▶ [Objective]
Answer these questions using the announcement of the Lilis Energy and Brushy Resources merger.
(a) What gross proceeds did the private placement of preferred stock bring in?
(b) What percentage of the acquired Delaware Basin acreage is held by production?
(c) What is the approximate current daily production of the legacy Denver-Julesburg (DJ) Basin assets?

>> start Text passage

Expands Company’s Footprint to Permian’s
Delaware Basin With Acquisition of 3,458 Core Net
Acres
Lilis Energy, Inc. (OTCQB:LLEX) today announced the closing of its
previously announced merger with San Antonio-based Brushy
Resources, Inc. (Brushy). In connection with the merger, Lilis
completed a substantial recapitalization whereby the Company
completed a private placement of preferred stock for gross proceeds
of $20 million, converted its outstanding shares of Series A
Preferred Stock, outstanding debentures and certain of its
outstanding convertible notes, as well as executed a 1 for 10
reverse stock split. These transactions create a growth-oriented
combined company with a strengthened balance sheet and, in addition
to its Denver-Julesburg (DJ) Basin holdings, a new focus on the
Permian’s Delaware Basin in West Texas and New Mexico, with 3,458
core net acres with over 500 multistack potential drilling
locations including 320 in the Wolfcamp formation. As part of the
merger, Brushy’s CEO Michael Pawelek and COO Edward Shaw are
joining Lilis Energy’s team in senior management roles, and Michael
Pawelek and Peter Benz were appointed to the Lilis Board of
Directors.
Lilis Energy’s primary acquired assets
include:
- 7,217 gross / 3,458 net acres located in the core Delaware
Basin in Winkler and Loving Counties, Texas and Lea County, New
Mexico.
- 93% of acreage is held by production through the base of all
prospective formations.
- Current daily production of approximately 470 BOE/D (47%
oil).
- 18 gross / 12.8 net producing operated wells.
- Recently drilled 2 gross / 1.6 net horizontals in the Wolfcamp
A and Brushy Canyon formations via Re-Entry through existing
vertical wellbores.
- Additional near-term upside with 12 vertical wellbores awaiting
horizontal development, initially targeting the Wolfcamp, Bone
Springs, and Avalon formations.
- Estimated Ultimate Recovery (EUR) of potential locations, based
on internal estimates, of over 130 million BOE resource
potential.
- Technical expertise in “Window Pane” completion technology,
which utilizes existing vertical wellbores and then horizontally
fracs and completes wells in selected zones, reducing drilling
costs by approximately 40%.
Lilis’s significant legacy assets
include:
- 23,031 gross / 13,913 net acres located in the Denver-Julesburg
(DJ) Basin in Weld County, Colorado, Laramie County, Wyoming, and
Kimball County, Nebraska.
- 71.5% of acreage is held by production.
- Current daily production of approximately 130 BOE/D, which
includes production from its participation in 8 recently drilled
Wattenberg Field wells.
- The DJ acreage is prospective for further development in the
Niobrara and Codell Sandstone formations.
- Over 7 gross identified South Wattenberg and 4 gross North
Wattenberg permitted drilling locations.
"This merger marks Lilis’s initial entry into the
Permian Basin and the first transaction completed as part of our
strategy of growth through the opportunistic acquisition of assets.
Brushy has built an attractive position in the Permian’s prolific
Delaware Basin, and has consistently delivered strong well results.

>> end Text passage
>> start Dataset content

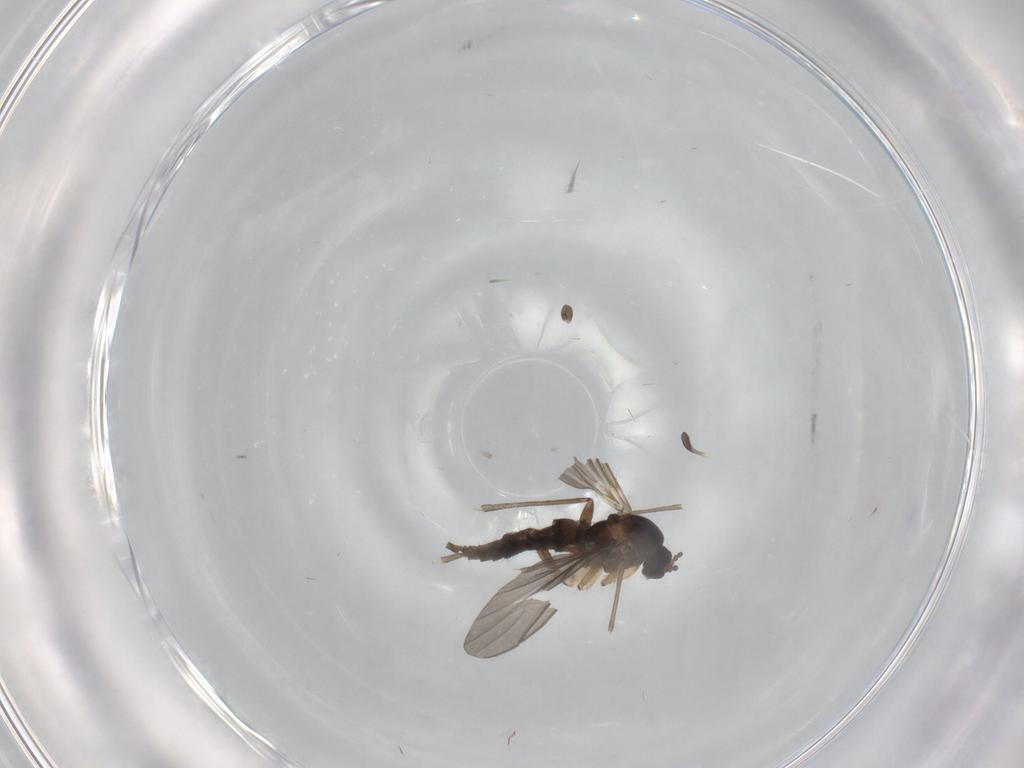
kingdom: Animalia
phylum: Arthropoda
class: Insecta
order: Diptera
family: Sciaridae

>> end Dataset content

▶ [Reply to the task]
(a) $20 million
(b) 93%
(c) Approximately 130 BOE/D